No, there used to be another one, the Fulton Theater in Lancaster but now it is not a Community Theater; of coarse there are other Community Theaters in the area, there is the Lebanon Community Theater, in Harrisburg also.
Is there significant interest in theater in this area?
Well, there’s not a lot but there is a big enough audience.
The actors at EPAC are volunteers but nevertheless they have a great level of professionalism.
In that sense I am very blessed because we are very demanding in the work we do, whereas some Community Theaters have another philosophy, that it should be fun, almost a social club. We have never been like that. We work very hard.
You work with a professional attitude.
Yea. We treat our actors as if they were professionals, so the actors who come here tend to be that kind of people: they take their art very seriously.
Do they receive training outside EPAC?
They tend to be persons who have studied here or elsewhere but life has not allowed them to pursue a professional career.
One thing that was clear in “Sunday in the Park with George” was a very good level of diction.
Yes, we work on that because we are judged at the same level as professional theaters. The press deals with us the same way as they do professional productions. Even though this is a Community Theater, my products have to be on the same level as those at professional theaters.
What are your ideas concerning the training of actors?
I direct and teach acting at the same time. So it isn’t just do this or do that. It is what is your objective, what do you want from the scene. It is educational.  If you work here as an actor you are going to learn a technique. Our mission is to teach and learn as well as to produce. And the result is that over some 20 years we have built up a beautiful ensemble and in that sense I feel blessed. You will see the same people doing big roles or minor roles.  
How many actors do you have to call on?
That varies greatly but I usually have in my files over 100 people. I do a big audition in January for the whole season, although sometimes we need additional auditions to fill some roles.
Are you the only director at EPAC?
Oh no. I hire other directors but as artistic director I do about three shows a year. This year I am just doing two, “George” and “Cabaret.” I also train directors.
What is your evaluation of your experience with “Sunday in the Park with George?”
It’s my favorite show. I did it previously here, in 1999, with the same George. I saw the show on Broadway in 1984 and loved it immediately.
What called your attention about George?
A lot. It is one of those shows where the themes reverberate with me at every level, about why I do what I do, about the choices in my life. Perhaps a lot has to do with my relationship with my mother when I was six years old.
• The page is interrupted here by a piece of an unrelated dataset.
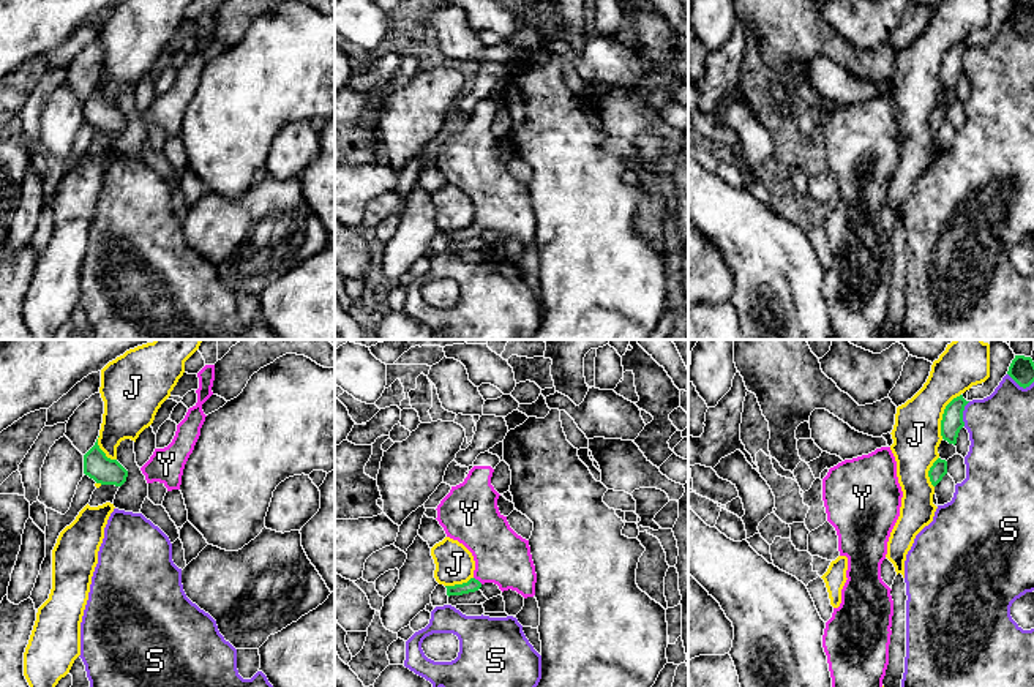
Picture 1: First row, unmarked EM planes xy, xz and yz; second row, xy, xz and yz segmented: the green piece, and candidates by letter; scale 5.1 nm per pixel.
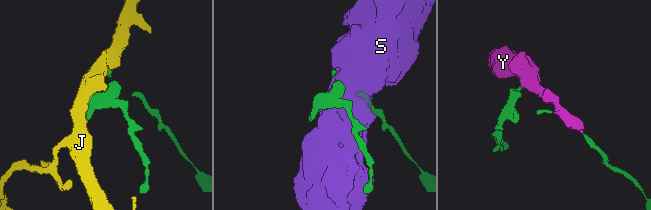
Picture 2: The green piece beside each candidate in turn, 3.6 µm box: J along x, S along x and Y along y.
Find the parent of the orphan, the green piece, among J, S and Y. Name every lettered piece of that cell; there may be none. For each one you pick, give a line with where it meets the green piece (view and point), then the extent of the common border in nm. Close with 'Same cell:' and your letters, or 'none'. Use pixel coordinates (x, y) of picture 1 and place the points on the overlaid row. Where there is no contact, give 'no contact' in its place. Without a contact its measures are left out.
Y: contact xz (477, 580); length 60 nm
Same cell: Y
In "George" the grandmother Marie represents the feminine influence.
Was there a point in the staging of the show where a stalemate appeared?
No, not at all. It all went very smoothly. I felt the show with my soul; I knew what I wanted: I knew the moments I wanted, what I wanted to explore and I took it day by day. Whatever the actors gave me I would say OK let’s go further. I like to see what actors bring into a show.
There were a number of technique which were very well achieved…
Yea, like the freeze, the slides, the paintings, very difficult aspects, some of them we were still working on while the audience was waiting to enter the theater for the debut. Everything had to be very precise.
Stephen Sondheim’s music is not easy…
Yea. It doesn’t tell you this is the melody line. Your voice is an instrument carrying the line. But the people I hired for the play knew how to sing.
What have the reactions been to the play?
We just got a very great review from the Lancaster Intelligencer.
Your next projects at the EPAC?
“Agnes of God.” A sort of spiritual thriller, mystery.  But personally I won't direct anything until “Cabaret, “my other favorite play.